When the United States or its officer or agency is a party in a civil case, the notice of appeal must be filed no more than 60 days after the entry of the district court's final judgment or order, Fed. R. App. P. 4(a)(1)(B), unless the district court extends the appeal period under Fed. R. App. P. 4(a)(5) or reopens the appeal period under Fed. R. App. P. 4(a)(6). "[T]he timely filing of a notice of appeal in a civil case is a jurisdictional requirement." Bowles v. Russell, 551 U.S. 205, 214 (2007).
The district court entered its order on April 13, 2021. Terrelonge filed the notice of appeal on March 10, 2022.[*] Because Terrelonge failed to file a timely notice of appeal or to obtain an extension or reopening of the appeal period, we dismiss the appeal.

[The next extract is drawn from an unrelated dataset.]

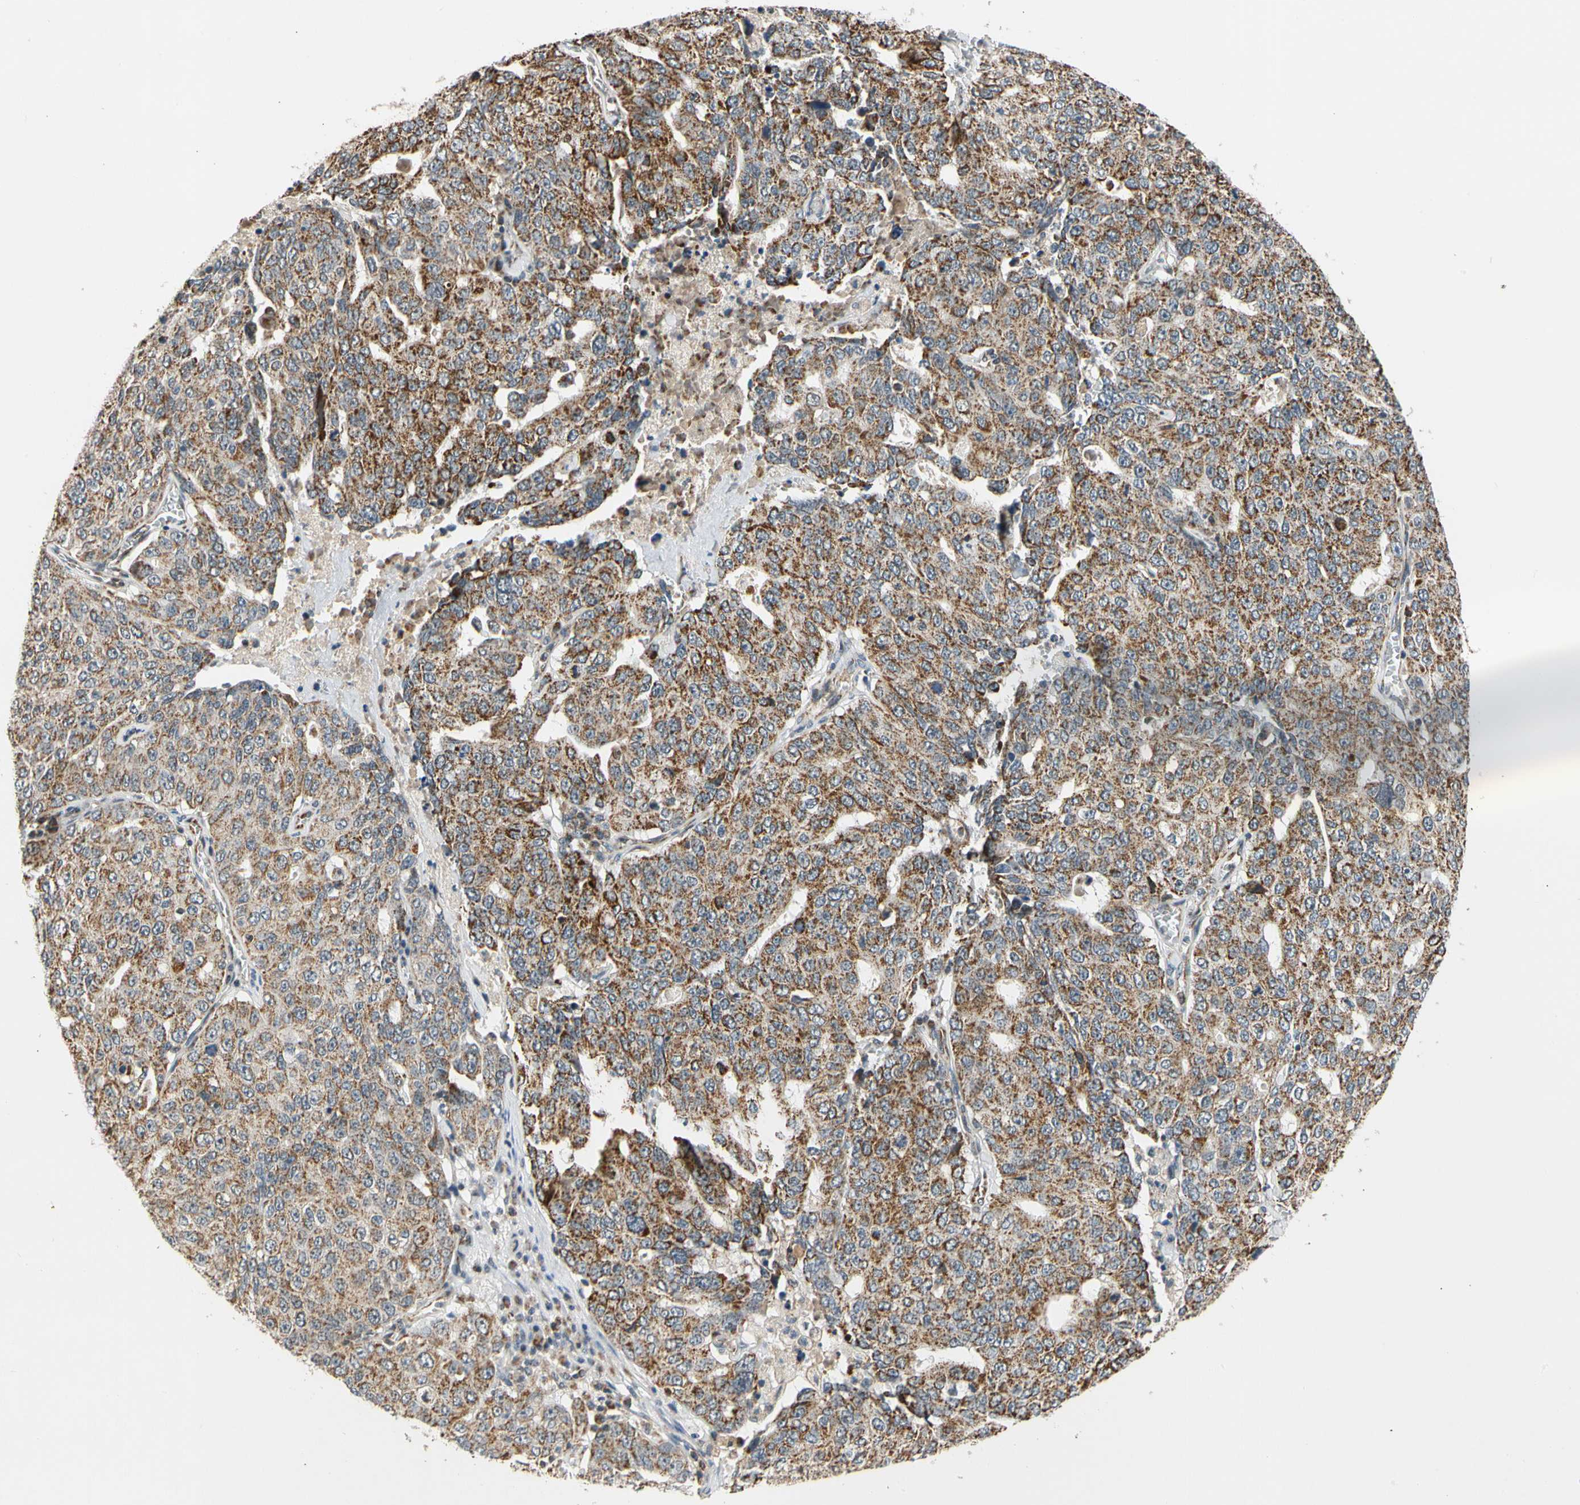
{"staining": {"intensity": "moderate", "quantity": ">75%", "location": "cytoplasmic/membranous"}, "tissue": "ovarian cancer", "cell_type": "Tumor cells", "image_type": "cancer", "snomed": [{"axis": "morphology", "description": "Carcinoma, endometroid"}, {"axis": "topography", "description": "Ovary"}], "caption": "Ovarian endometroid carcinoma stained with a brown dye reveals moderate cytoplasmic/membranous positive positivity in approximately >75% of tumor cells.", "gene": "KHDC4", "patient": {"sex": "female", "age": 62}}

We dispense with oral argument because the facts and legal contentions are adequately presented in the materials before this court and argument would not aid the decisional process.
DISMISSED
[*] For the purpose of this appeal, we assume that the date appearing on the notice of appeal is the earliest date Terrelonge could have delivered the notice to prison officials for mailing to the court. Fed. R. App. P. 4(c)(1); Houston v. Lack, 487 U.S. 266, 276 (1988).